30.4     ENGLISH LANGUAGE

         Each communication and document made or delivered by one party to
         another pursuant to this Agreement shall be in the English language or
         accompanied by a translation thereof into English certified (by an
         officer of the person making or delivering the same) as being a true
         and accurate translation thereof.

30.5     NOTICE BINDING

         Notice by either Borrower made hereunder shall be binding on both the
         Agent and the Banks and the Agent and the Banks can ignore any
         subsequent conflicting notice.

31.      LAW

         This Agreement shall be governed by, and construed in accordance with,
         English law.

32.      JURISDICTION

32.1     ENGLISH COURTS

         Each of the parties hereto irrevocably agrees for the benefit of the
         Agent, the Banks and the Security Trustee that the courts of England
         shall have jurisdiction to hear and determine any suit, action or
         proceeding, and to settle any disputes, which may arise out of or in
         connection with this Agreement and, for such purposes, irrevocably
         submits to the jurisdiction of such courts.

32.2     APPROPRIATE FORUM

         Each Borrower irrevocably waives any objection which it might now or
         hereafter have to the courts referred to in Clause 32.1 (ENGLISH
         COURTS) being nominated as the forum to hear and determine any suit,
         action or proceeding, and to settle any disputes, which may arise out
         of or in connection with this Agreement and agrees not to claim that
         any such court is not a convenient or appropriate forum.

<PAGE>

32.3     SERVICE OF PROCESS

         Each Borrower agrees that the process by which any suit, action or
         proceeding in England is begun may be served on it by being delivered
         to Clifford Chance Secretaries Limited at 200 Aldersgate Street,
         London, EC1A 4JJ or other of its registered offices for the time being.

▸ **Stored data**:
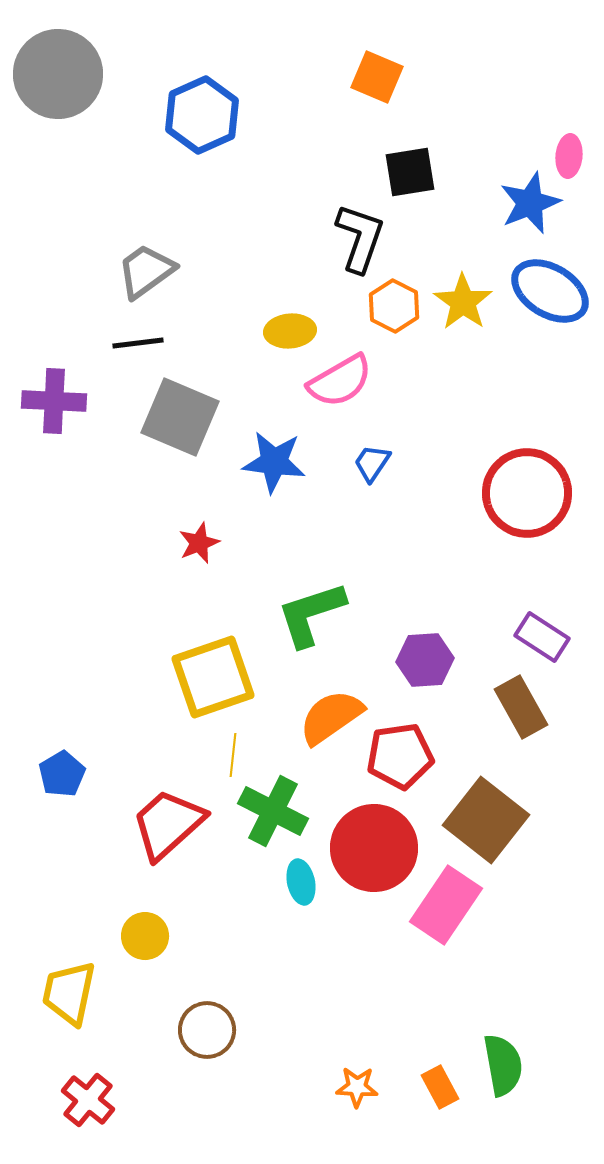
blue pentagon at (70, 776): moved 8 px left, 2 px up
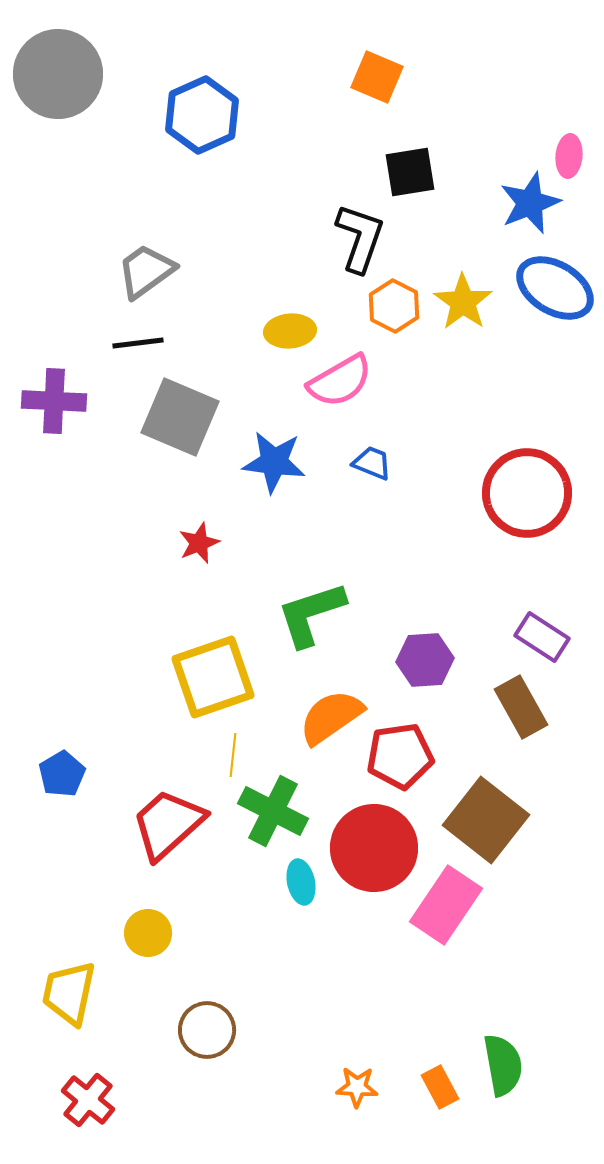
blue ellipse at (550, 291): moved 5 px right, 3 px up
blue trapezoid at (372, 463): rotated 78 degrees clockwise
yellow circle at (145, 936): moved 3 px right, 3 px up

▸ **Required work**: Copy out the agreement clauses above on language, notices, governing law and jurisdiction, word for word and in full.

▸ **Task answer**:
30.4     ENGLISH LANGUAGE

         Each communication and document made or delivered by one party to
         another pursuant to this Agreement shall be in the English language or
         accompanied by a translation thereof into English certified (by an
         officer of the person making or delivering the same) as being a true
         and accurate translation thereof.

30.5     NOTICE BINDING

         Notice by either Borrower made hereunder shall be binding on both the
         Agent and the Banks and the Agent and the Banks can ignore any
         subsequent conflicting notice.

31.      LAW

         This Agreement shall be governed by, and construed in accordance with,
         English law.

32.      JURISDICTION

32.1     ENGLISH COURTS

         Each of the parties hereto irrevocably agrees for the benefit of the
         Agent, the Banks and the Security Trustee that the courts of England
         shall have jurisdiction to hear and determine any suit, action or
         proceeding, and to settle any disputes, which may arise out of or in
         connection with this Agreement and, for such purposes, irrevocably
         submits to the jurisdiction of such courts.

32.2     APPROPRIATE FORUM

         Each Borrower irrevocably waives any objection which it might now or
         hereafter have to the courts referred to in Clause 32.1 (ENGLISH
         COURTS) being nominated as the forum to hear and determine any suit,
         action or proceeding, and to settle any disputes, which may arise out
         of or in connection with this Agreement and agrees not to claim that
         any such court is not a convenient or appropriate forum.

<PAGE>

32.3     SERVICE OF PROCESS

         Each Borrower agrees that the process by which any suit, action or
         proceeding in England is begun may be served on it by being delivered
         to Clifford Chance Secretaries Limited at 200 Aldersgate Street,
         London, EC1A 4JJ or other of its registered offices for the time being.